| Selected text |
==========

BUT if you get to the place where your work and your job is the only way that you know that you are important or that you have value - when that begins to happen you begin to see destructiveness in the culture. It is natural to say that a job is part of who you are. But when you get to the place where you look at your job and say NOW I know I am important - as you look at your status, your money, what you are doing - then it destroys everything else because you will walk over anything and everyone to get what you think makes you significant... Men and women do not back down lightly when they think their whole reason for getting out of the bed in the morning is compromised.


Maybe I am cynical but I don’t think people become doctors to primarily relieve suffering, but to bring their families up in the world. People become lawyers not because they have a passion for justice in the world, but to bring their families up in the world. We might start off with the noble idea, but if we are honest, I think we would see that the very dark places of our hearts pervert those good intentions quickly and easily.


I think it is worthy to note here an interesting story I have heard about soldiers on the allies side in WW2. It was surprising to hear how some of these people were happy for the very first times in their lives as soldiers. Why? Because, according to their own accounts, for the first time in their lives they found themselves not doing something for the pay, for social standing, but for the sake of working together to get something done that benefited everyone. In a small way, during this war, these soldiers experienced a bit of shalom. Instead of working just to make money, to get ahead, they began to work together for the flourishing of the human community. It was a major step away from making a name for themselves. They found themselves happy, and then helping...


Daniel Bell, writer of the Cultural Contradictions of Capitalism has written that economic growth is fueled by thrift, honesty, and delayed gratification. Without getting into it too much here, I think the basic point has some validity here in that those who invest in the community and those who see that there are things more important then individual profit fuel profitableness. They are the ones not walking over everyone else. And they do this when profit is not ultimate or does not define who they are. When profit becomes an end in itself, and not used within the means God created it for, it creates our brokenness.


But if and when you get an identity, a sense of being a special creation of God and a sense of being loved, that is so deep, that is a part from your work; and if and when you get an allegiance that is above and beyond making a profit and finding societal status the way you do, your work will begin to renew your community. We cannot bring in utopia, but if you are able to change in these areas you will become part of cultural renewal. The way in which you manage people, the way in which you treat your own money...


here is an example of how i think this might work: why do we hold onto our money? Because we ‘need’ to live in certain places and we ‘need’ to have certain things, so we can feel a certain way about ourselves because we are not totally secure on the inside with who we are. We have to let people and societal status give us our place in the world. But when God becomes your God, rather then money or when God becomes your security, your identity, your validity, your beauty, then money just becomes money. And then you can give it away, and that brings about justice, that brings about the flourishing of the human community - the culture is broken at its heart and we can begin to be agents of renewal.


3. There is a true diversity of culture in the end. An intriguing thing about Revelation and Isaiah 60, is that national, racial, cultural distinctions are sustained in the renewed earth. “Every tongue, tribe and nation” in Revelation, are now “in the city of God”. There are different tongues, tribes, peoples, and nations here. And notice that every culture brings something different. In Isaiah 60 some cultures bring the herd, some bring the gold, some bring the incense.

==========

| Material |
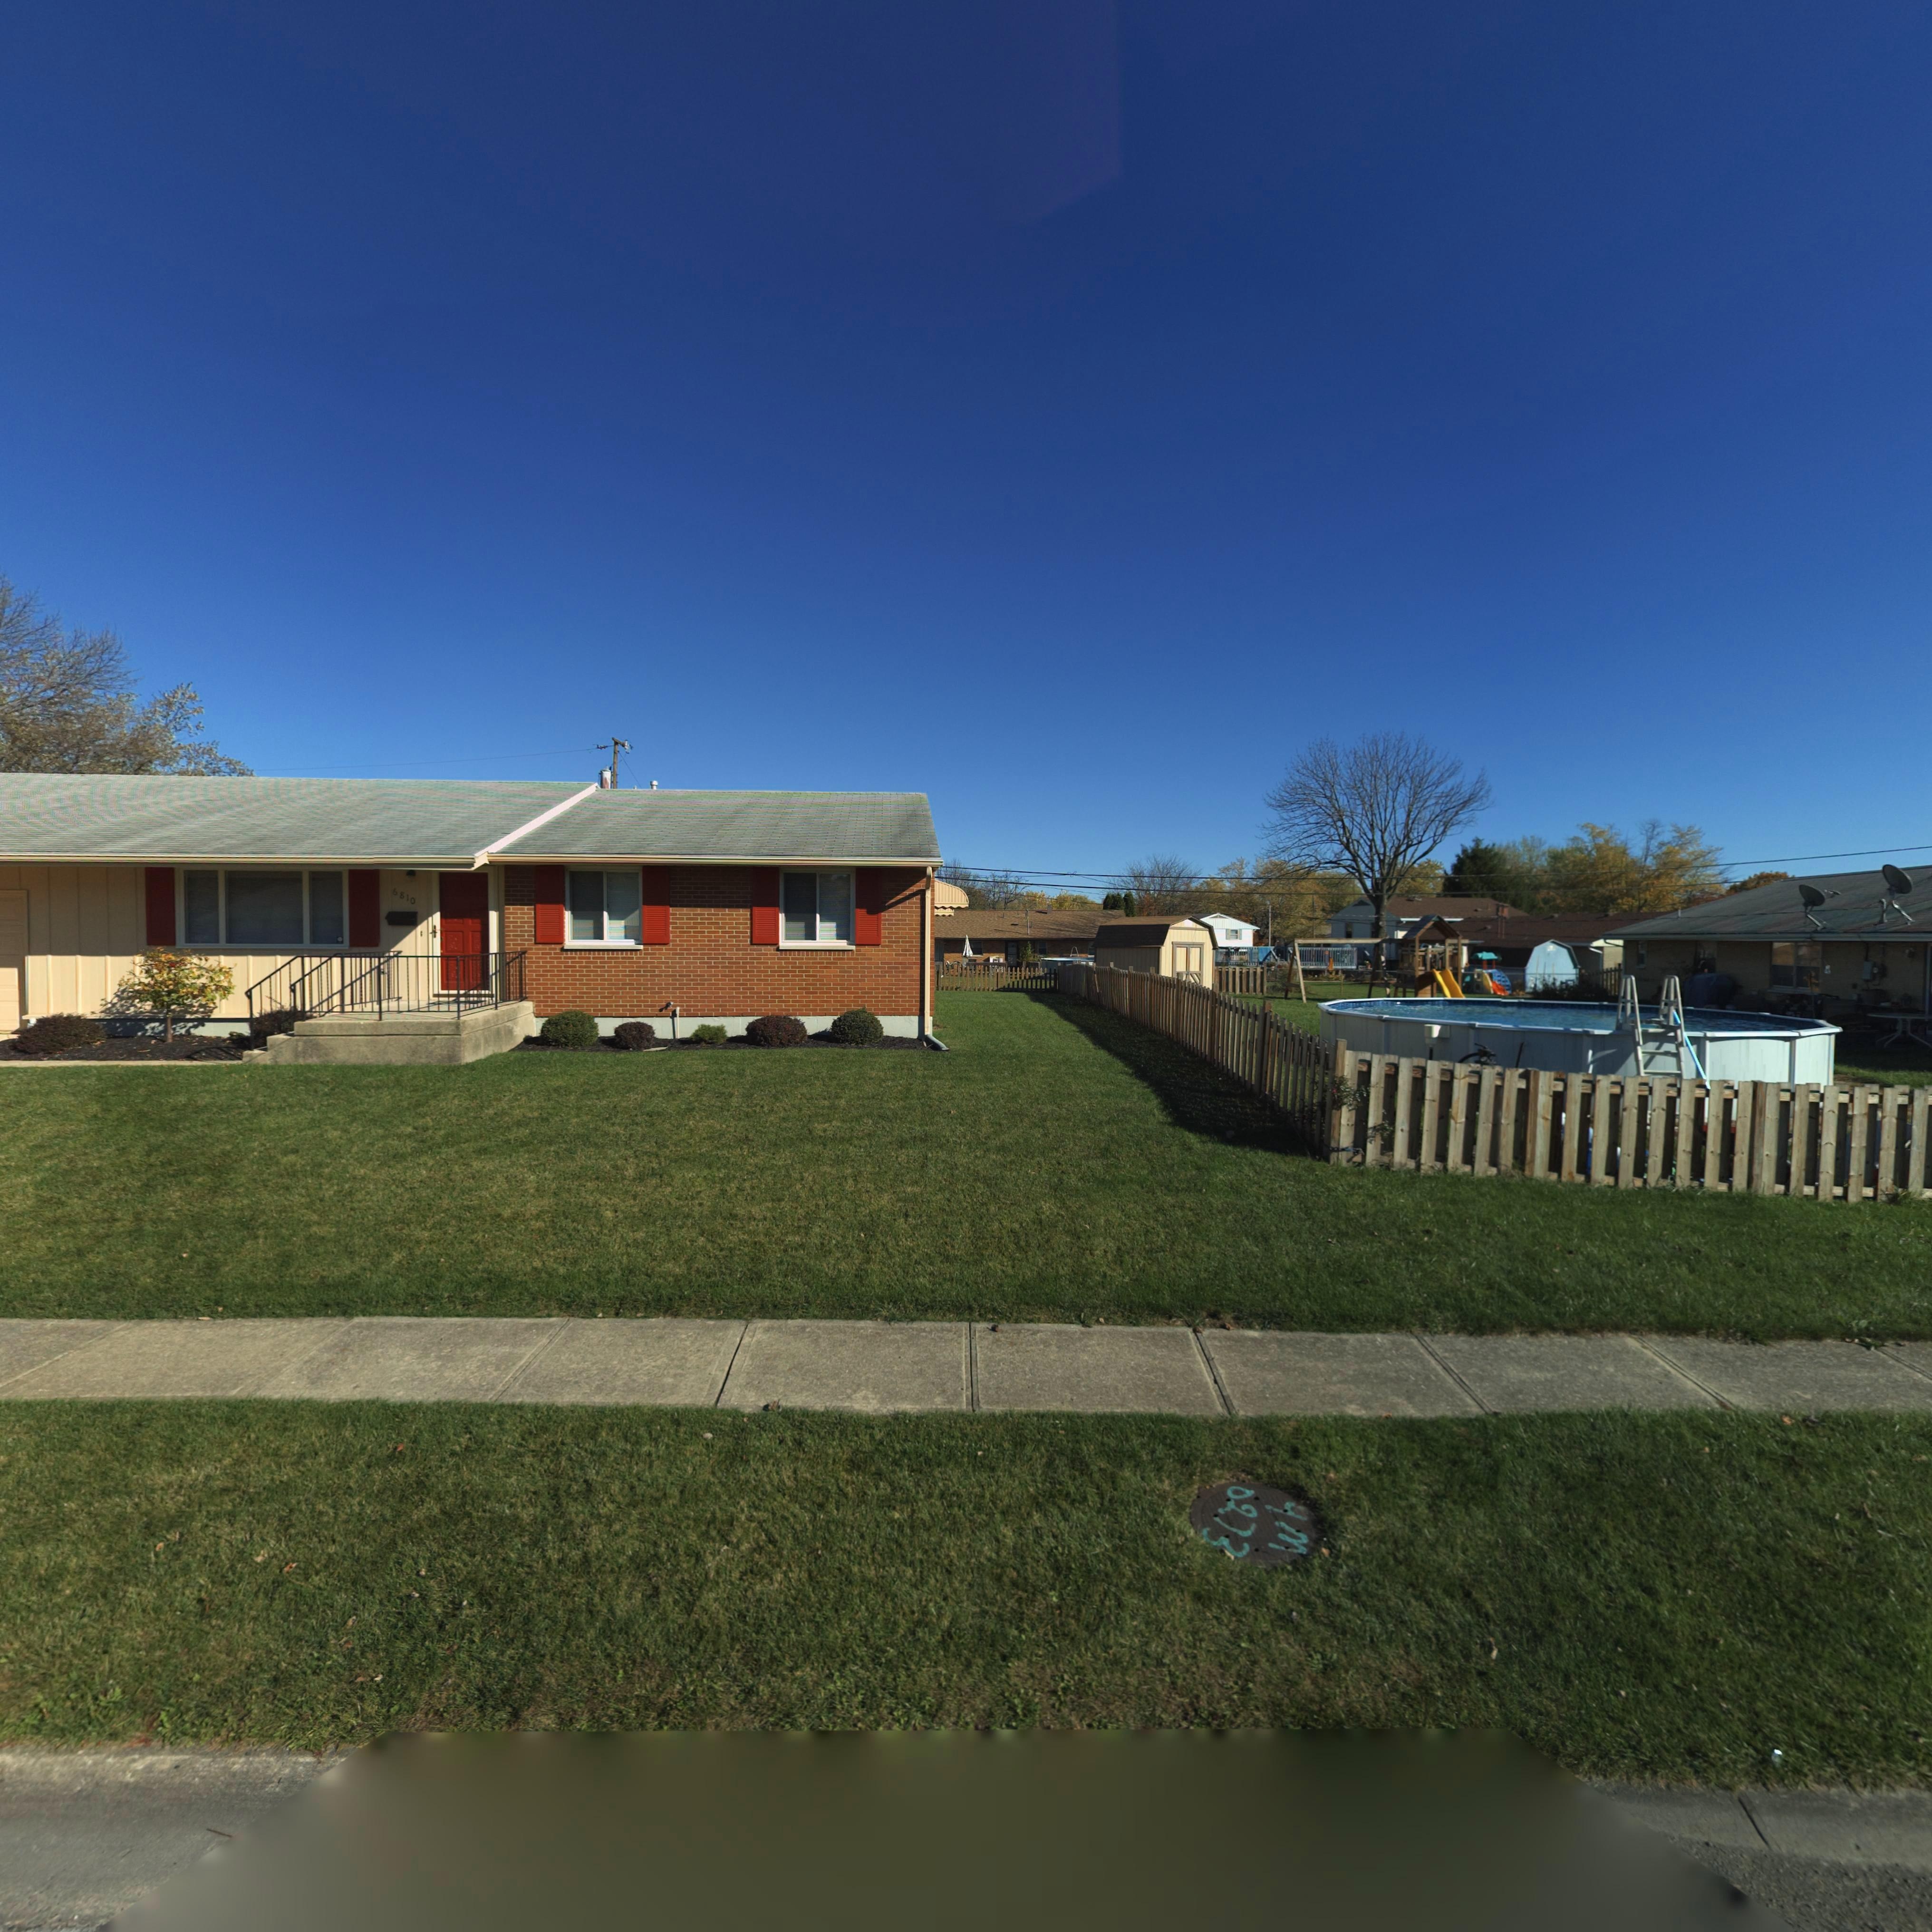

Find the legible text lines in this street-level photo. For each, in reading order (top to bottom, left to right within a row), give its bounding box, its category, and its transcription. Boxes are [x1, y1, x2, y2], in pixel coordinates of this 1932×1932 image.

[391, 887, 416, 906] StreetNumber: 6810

==========

| Direction 1 |
Condense the paragraph of the essay on work and identity that begins "I think it is worthy to note here" into a short bulleted list that keeps its main facts.
| Direction 2 |
In the essay on work and identity, what does Daniel Bell say fuels economic growth?
The lines are separate from the essay on work and identity.

| Correct response 1 |
- The story concerns some Allied soldiers in WW2.
- Some of them were happy for the first time in their lives.
- By their own accounts, this was because they were not working for pay or social standing. They were working together on something that benefited everyone.
- In this way they experienced a bit of shalom and worked for the flourishing of the human community instead of to get ahead.
- It was a major step away from making a name for themselves. They became happy, and then helpful.

| Correct response 2 |
Thrift, honesty, and delayed gratification.